1874 verließ Herman Schulz die Fabrik. Dafür trat 1876 der spätere Stadtrat Rudolf Arendt als Vertreter in den Betrieb ein. Mit der „Victoria-Bogenlangschiffmaschine“ ist die erste Eigenentwicklung 1882 vom Konstrukteur Heinrich Mundlos in die Produktion gegangen. Was die Nähmaschine auszeichnete, war die leichte Gängigkeit des Betriebes. Das Engagement des Rudolf Arendt als Vertreter ließ den Absatz nicht nur in Deutschland in die Höhe schnellen. Geliefert wurde nach Belgien, Frankreich, Niederlande und in die Schweiz. Arendt wurde Teilhaber und der Betrieb firmierte jetzt unter „Heinrich Mundlos und Co. Magdeburg-Neustadt“. Immer größere Werkhallen wurden ab 1884 in der Lübecker Straße 8 gebaut, da die Produktion ständig stieg. 1897 wurde das 200000. Exemplar ausgeliefert. Dementsprechend stieg auch die Zahl der Beschäftigten von 15 im Handwerksbetrieb auf 350 im Standort Neustadt, bis 1914 auf 1000 Arbeiter.

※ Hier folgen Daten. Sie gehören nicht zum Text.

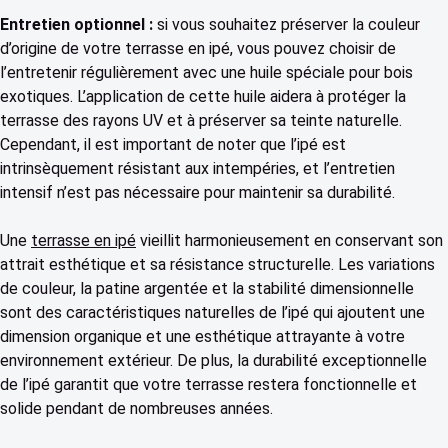
Entretien optionnel :
si vous souhaitez préserver la couleur
d’origine de votre terrasse en ipé, vous pouvez choisir de
l’entretenir régulièrement avec une huile spéciale pour bois
exotiques. L’application de cette huile aidera à protéger la
terrasse des rayons UV et à préserver sa teinte naturelle.
Cependant, il est important de noter que l’ipé est
intrinsèquement résistant aux intempéries, et l’entretien
intensif n’est pas nécessaire pour maintenir sa durabilité.
Une
terrasse en ipé
vieillit harmonieusement en conservant son
attrait esthétique et sa résistance structurelle. Les variations
de couleur, la patine argentée et la stabilité dimensionnelle
sont des caractéristiques naturelles de l’ipé qui ajoutent une
dimension organique et une esthétique attrayante à votre
environnement extérieur. De plus, la durabilité exceptionnelle
de l’ipé garantit que votre terrasse restera fonctionnelle et
solide pendant de nombreuses années.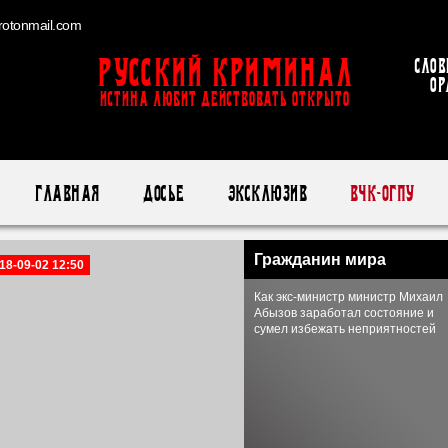
otonmail.com
Русский Криминал
Слов
ор
ИСТИНА ЛЮБИТ ДЕЙСТВОВАТЬ ОТКРЫТО
Главная
Досье
Эксклюзив
ВЧК-ОГПУ
Гражданин мира
18-09-02 12:50
Как экс-министр министр Михаил
Абызов заработал состояние и
сумел избежать неприятностей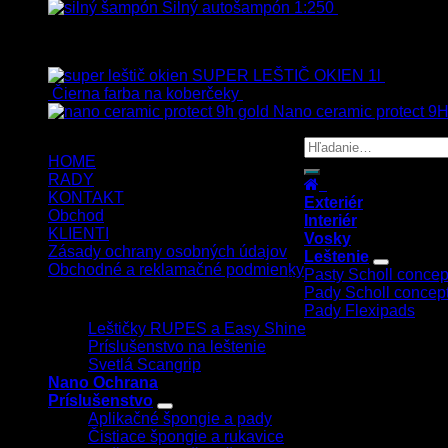
Silný autošampón 1:250
8.90
€
–
99.90
€
Top hodnotené
SUPER LEŠTIČ OKIEN 1l
13.90
€
s
Čierna farba na koberčeky
8.90
€
s Dph
Nano ceramic protect 9H
HOME
RADY
KONTAKT
Exteriér
Obchod
Interiér
KLIENTI
Vosky
Zásady ochrany osobných údajov
Leštenie
Obchodné a reklamačné podmienky
Pasty Scholl concep
Pady Scholl concep
Copyright 2026 ©
UX Themes
Pady Flexipads
Leštičky RUPES a Easy Shine
Príslušenstvo na leštenie
Svetlá Scangrip
Nano Ochrana
Príslušenstvo
Aplikačné špongie a pady
Čistiace špongie a rukavice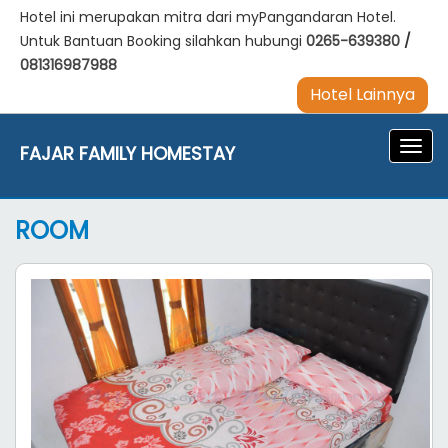
Hotel ini merupakan mitra dari myPangandaran Hotel.
Untuk Bantuan Booking silahkan hubungi
0265-639380
/
081316987988
Hotel Lainnya
Navig
FAJAR FAMILY HOMESTAY
ROOM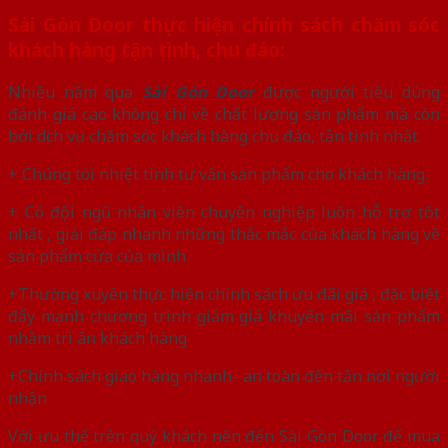
Sài Gòn Door thực hiện chính sách chăm sóc
khách hàng tận tình, chu đáo:
Nhiều năm qua
Sài Gòn Door
được người tiêu dùng
đánh giá cao không chỉ về chất lượng sản phẩm mà còn
bởi dịch vụ chăm sóc khách hàng chu đáo, tận tình nhất.
+ Chúng tôi nhiệt tình tư vấn sản phẩm cho khách hàng.
+ Có đội ngũ nhân viên chuyên nghiệp luôn hỗ trợ tốt
nhất , giải đáp nhanh những thắc mắc của khách hàng về
sản phẩm cửa của mình
+Thường xuyên thực hiện chính sách ưu đãi giá , đặc biệt
đẩy mạnh chương trình giảm giá khuyến mãi sản phẩm
nhằm tri ân khách hàng
+Chính sách giao hàng nhanh- an toàn đến tận nơi người
nhận
Với ưu thế trên quý khách nên đến Sài Gòn Door đế mua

Internationale Patente schützten die Neu- und Weiterentwicklung der „Original-Victoria“ von 1896. Ständig wurden die Systeme der Nähmaschine verbessert. Es entstanden Schnellläufer, versenkbare Maschinen, Knopfloch-Nähmaschinen und anderes. 1913 wurden die Söhne Richard und Rudolf Prokuristen im väterlichen Betrieb. Die hergestellten Nähmaschinen wurden bis nach China, Japan und Südamerika ausgeliefert. Bis 1918 führte der Betrieb das Logo „Mundus“. Der Mitinhaber Rudolf Arendt verstarb im gleichen Jahr. Danach führte der Betrieb wieder den Namen „Mundlos“. Es folgten weitere Neuerungen, wie der elektrische Antrieb, die Universal-Zick-Zack-Nähmaschine und tragbare Maschinen aus Leichtmetallguss.
Die internationale Führungsrolle der Mundlos-Nähmaschine war der Firma nicht mehr zu nehmen. Zahlreiche Nachbauten kamen auf den Markt.1920 wurde der Familienbetrieb in eine Aktien-Gesellschaft umgewandelt. Heinrich Mundlos übernahm mit 83 Jahren den Vorsitz im Aufsichtsrat. 1300 Mitarbeiter hatte der Betrieb 1928, dem Todesjahr des Firmengründers. Schon im 1. Weltkrieg wurden für die Ausrüstung der Kaiserlichen Armee Seitengewehre, oder auch Bajonett genannt, aus angelieferten Einzelteilen zusammengebaut. Das Gleiche geschah in der Zeit von 1939 bis 1945 für die Wehrmacht.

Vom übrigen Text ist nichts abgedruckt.